NCAA, Airlines Clash Over Alleged Debt as ‘No Pay, No Service’ Order Suspended
The Nigeria Civil Aviation Authority has suspended plans to enforce its proposed “no pay, no service” directive against domestic airlines over alleged unpaid statutory charges, following fresh consultations with operators in the aviation sector.
Director-General of Civil Aviation, Chris Najomo, said the temporary suspension followed extensive stakeholder engagements and a review of the current realities in the industry, particularly the rising cost of Jet A1 aviation fuel.
The NCAA had earlier issued a memo on May 22 placing at least 11 domestic carriers, including Air Peace, Ibom Air, Arik Air, United Nigeria Airlines and Max Air, on a “no pay, no service” list over mounting debts.
According to the regulator, the suspension does not amount to a waiver or cancellation of the outstanding obligations, stressing that all affected airlines remain responsible for settling their debts. The authority added that it would continue structured engagements with operators to ensure compliance without disrupting flight operations nationwide.
The NCAA also defended the controversial five per cent Ticket and Cargo Sales Charge, describing it as a statutory levy backed by the Civil Aviation Act and collected by airlines on behalf of the aviation ecosystem to support regulatory oversight and aviation services.
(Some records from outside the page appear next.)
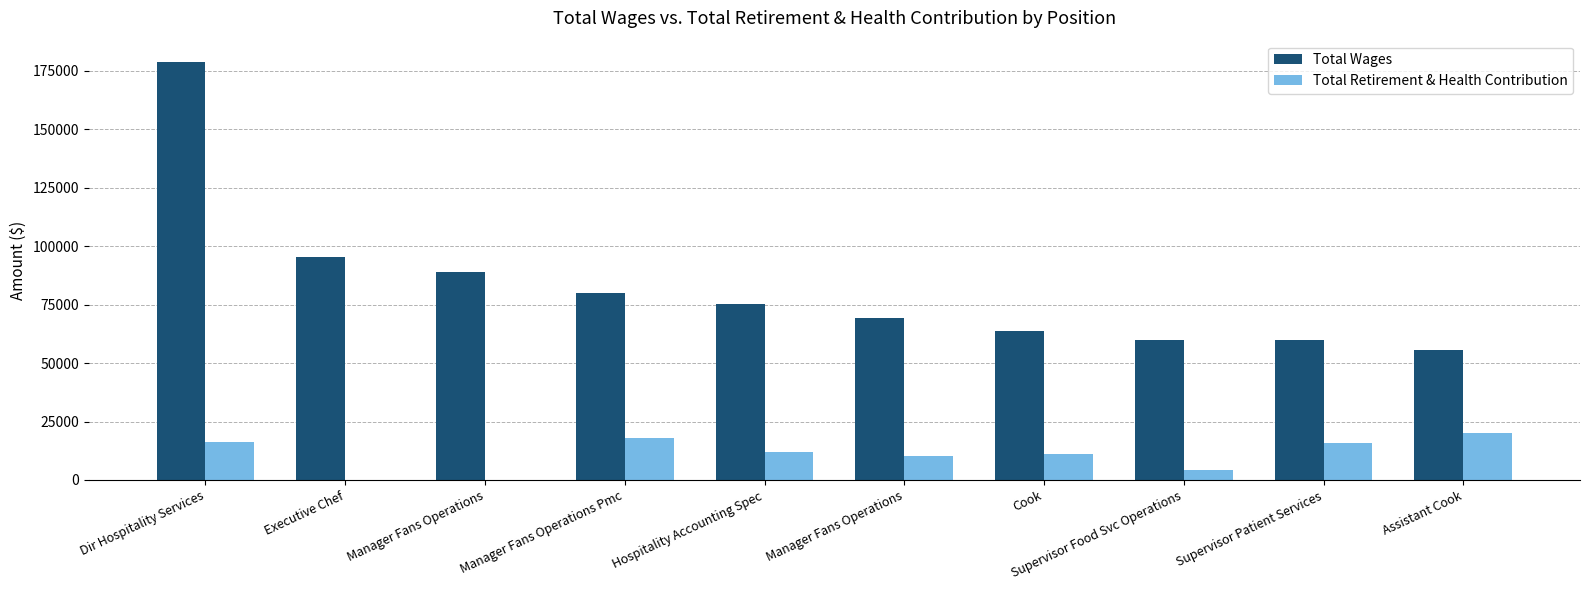

Is it true that Total Wages equals 120021 at Hospitality Accounting Spec?

False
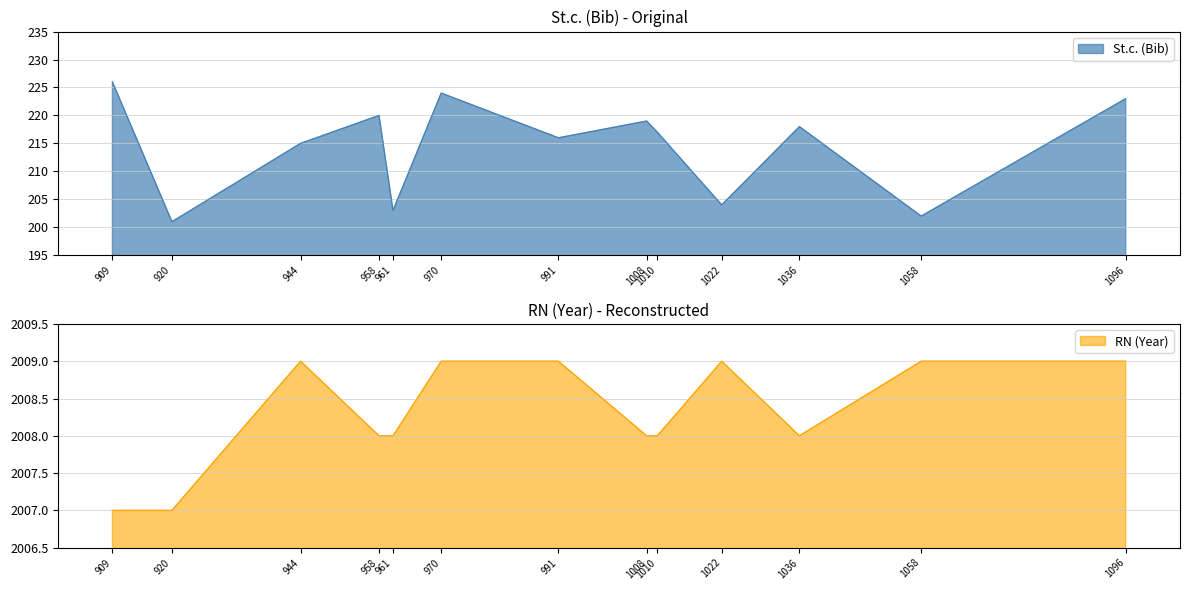

Reading right to left, what are all the values shown in this chart?

St.c. (Bib): 223	202	218	204	217	219	216	224	203	220	215	201	226
RN (Year): 2009	2009	2008	2009	2008	2008	2009	2009	2008	2008	2009	2007	2007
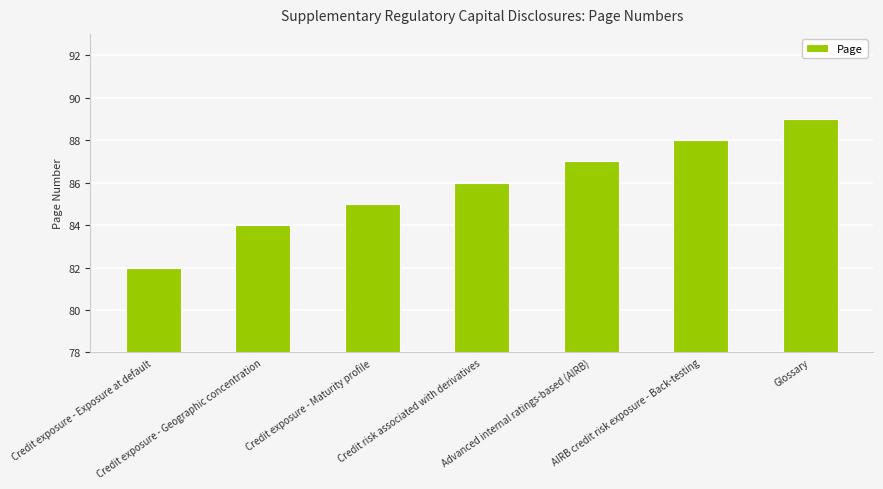

Count the values in the range 84 to 88.

5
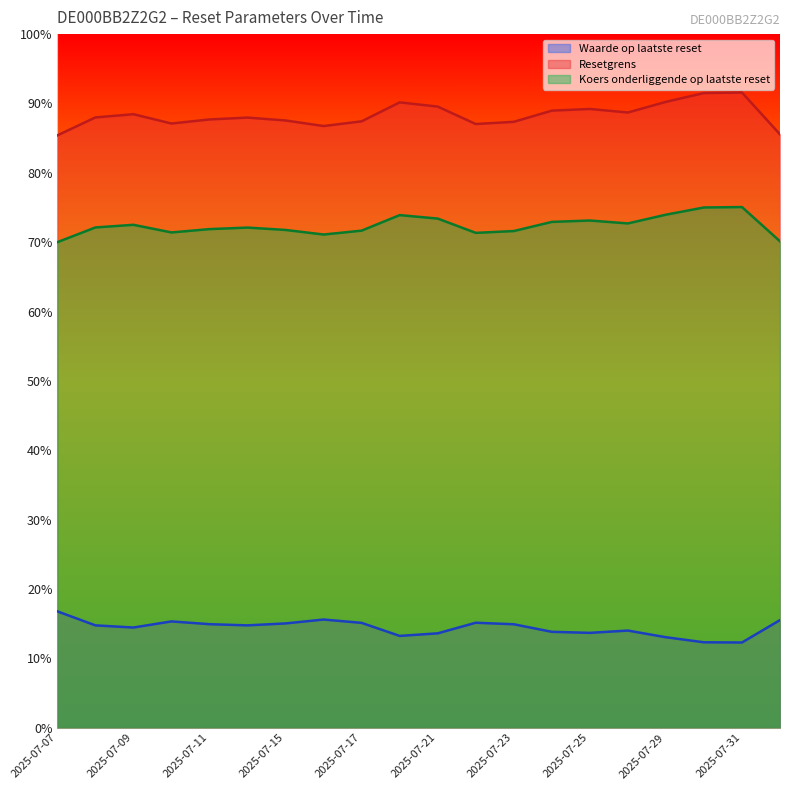

True or false: Koers onderliggende op laatste reset has more than 2 interior local peaks.

True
“The charge is not part of airline revenue or operating profit and should not be treated as such,” the authority stated, adding that the NCAA operates on a cost-recovery basis and relies on statutory remittances to sustain safety and regulatory functions.
The regulator further recalled that President Bola Ahmed Tinubu had previously approved a 30 per cent discount on outstanding charges owed by domestic airlines to aviation agencies as part of efforts to cushion the impact of high fuel costs on operators.
However, the Airline Operators of Nigeria rejected the NCAA’s debt claims, insisting that all regulatory services rendered to airlines are fully paid for in advance under a cash-before-service arrangement.
In a statement, the operators clarified that the disputed sums relate only to the five per cent Ticket Sales Charge and not to unpaid regulatory service fees. According to the group, airlines are invoiced for every regulatory activity, including licence validations, aircraft inspections and document renewals, with payments made before services are rendered.
The airline operators argued that describing them as indebted for regulatory services was misleading and inaccurate, maintaining that the Ticket Sales Charge is a tax imposed on passengers rather than a payment for services directly provided to airlines.
AON further disclosed that it had formally appealed to the Federal Government through the office of the Minister of Aviation and Aerospace Development for a temporary suspension of all statutory charges to help airlines manage cash flow challenges caused by the soaring cost of Jet A1 fuel.
“Notwithstanding this arrangement, the AON had formally appealed to the federal government through the office of Minister of Aviation & Aerospace Development, to suspend the payment of all statutory charges temporarily, as an interim measure to assist airlines in managing their cash flows during the current period of severe financial stress caused by the increase in the cost of Jet A1,” the statement read.
The operators acknowledged President Tinubu’s approval of a 30 per cent concession on outstanding charges but noted that they had also sought a meeting with the President to discuss additional relief measures, a request they said was yet to be granted.
“The AON reiterates its position that the NCAA is a regulatory body, not a revenue-generating agency. The NCAA does not fund any aspect of our businesses or render any direct service to passengers,” the group stated.
AON also renewed its call for an amendment to the Civil Aviation Act to empower the NCAA to directly collect any applicable fees and charges from passengers or other relevant parties without routing the process through domestic airlines, proposing that the arrangement should take effect from June 1, 2026.